Aim of the exercise:
Please set down, unchanged, each line from the one with "CVC Tertiaire Île-de-France" to the final line of the data below, both included. Drop the pictures.

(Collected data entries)
+ + + + +
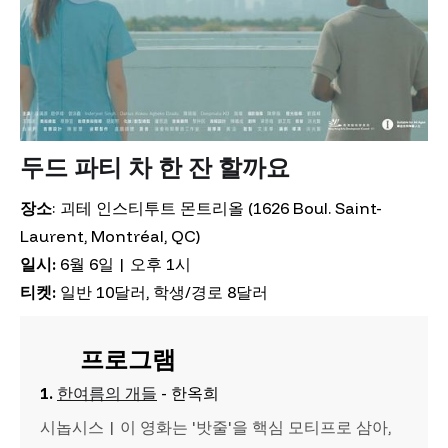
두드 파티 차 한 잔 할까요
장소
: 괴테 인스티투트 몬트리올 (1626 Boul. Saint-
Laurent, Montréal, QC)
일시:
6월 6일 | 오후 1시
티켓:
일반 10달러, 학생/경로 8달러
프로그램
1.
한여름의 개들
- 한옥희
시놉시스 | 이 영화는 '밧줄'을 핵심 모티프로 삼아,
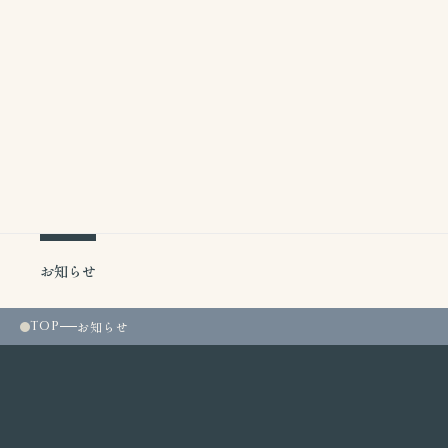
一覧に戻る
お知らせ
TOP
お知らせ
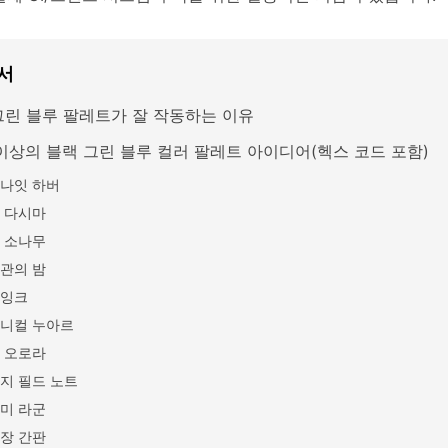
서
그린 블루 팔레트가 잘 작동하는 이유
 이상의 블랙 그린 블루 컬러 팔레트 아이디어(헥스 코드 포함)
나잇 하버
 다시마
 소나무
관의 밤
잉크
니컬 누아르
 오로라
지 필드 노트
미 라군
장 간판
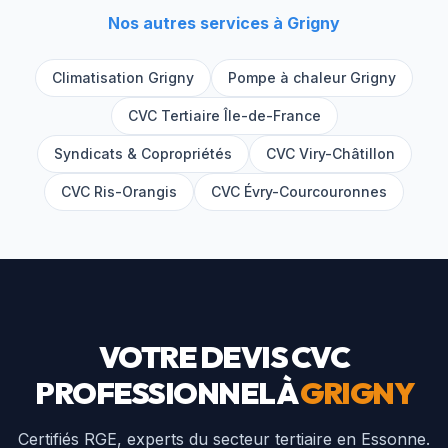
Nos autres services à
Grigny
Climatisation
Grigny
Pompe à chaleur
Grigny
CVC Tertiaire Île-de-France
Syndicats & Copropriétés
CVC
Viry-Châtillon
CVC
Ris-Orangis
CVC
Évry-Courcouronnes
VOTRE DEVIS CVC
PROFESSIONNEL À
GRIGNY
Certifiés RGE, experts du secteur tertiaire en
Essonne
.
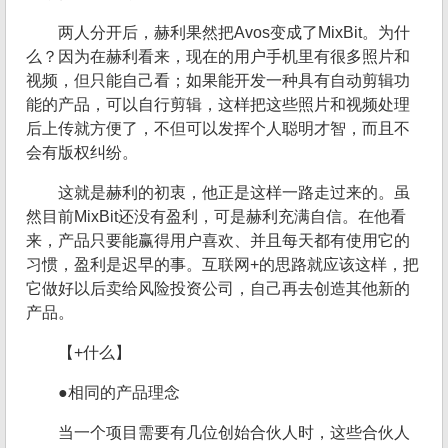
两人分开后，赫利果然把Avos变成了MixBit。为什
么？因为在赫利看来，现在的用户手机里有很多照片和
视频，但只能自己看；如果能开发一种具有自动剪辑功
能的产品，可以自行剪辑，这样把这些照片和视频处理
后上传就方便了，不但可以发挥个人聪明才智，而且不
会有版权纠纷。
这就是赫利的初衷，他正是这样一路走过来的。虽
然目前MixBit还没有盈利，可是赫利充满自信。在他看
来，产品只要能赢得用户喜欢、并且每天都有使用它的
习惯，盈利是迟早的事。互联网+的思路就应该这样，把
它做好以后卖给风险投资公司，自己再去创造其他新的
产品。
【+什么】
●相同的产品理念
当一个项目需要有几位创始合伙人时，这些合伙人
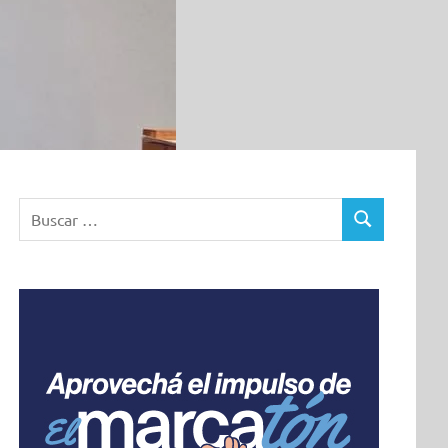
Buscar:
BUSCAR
+ + + + +
Answer to this exercise:
CVC Tertiaire Île-de-France
Syndicats & Copropriétés
CVC
Viry-Châtillon
CVC
Ris-Orangis
CVC
Évry-Courcouronnes
VOTRE DEVIS CVC
PROFESSIONNEL À
GRIGNY
Certifiés RGE, experts du secteur tertiaire en
Essonne
.
两人分开后，赫利果然把Avos变成了MixBit。为什
么？因为在赫利看来，现在的用户手机里有很多照片和
视频，但只能自己看；如果能开发一种具有自动剪辑功
能的产品，可以自行剪辑，这样把这些照片和视频处理
后上传就方便了，不但可以发挥个人聪明才智，而且不
会有版权纠纷。
这就是赫利的初衷，他正是这样一路走过来的。虽
然目前MixBit还没有盈利，可是赫利充满自信。在他看
来，产品只要能赢得用户喜欢、并且每天都有使用它的
习惯，盈利是迟早的事。互联网+的思路就应该这样，把
它做好以后卖给风险投资公司，自己再去创造其他新的
产品。
【+什么】
●相同的产品理念
当一个项目需要有几位创始合伙人时，这些合伙人
Buscar:
BUSCAR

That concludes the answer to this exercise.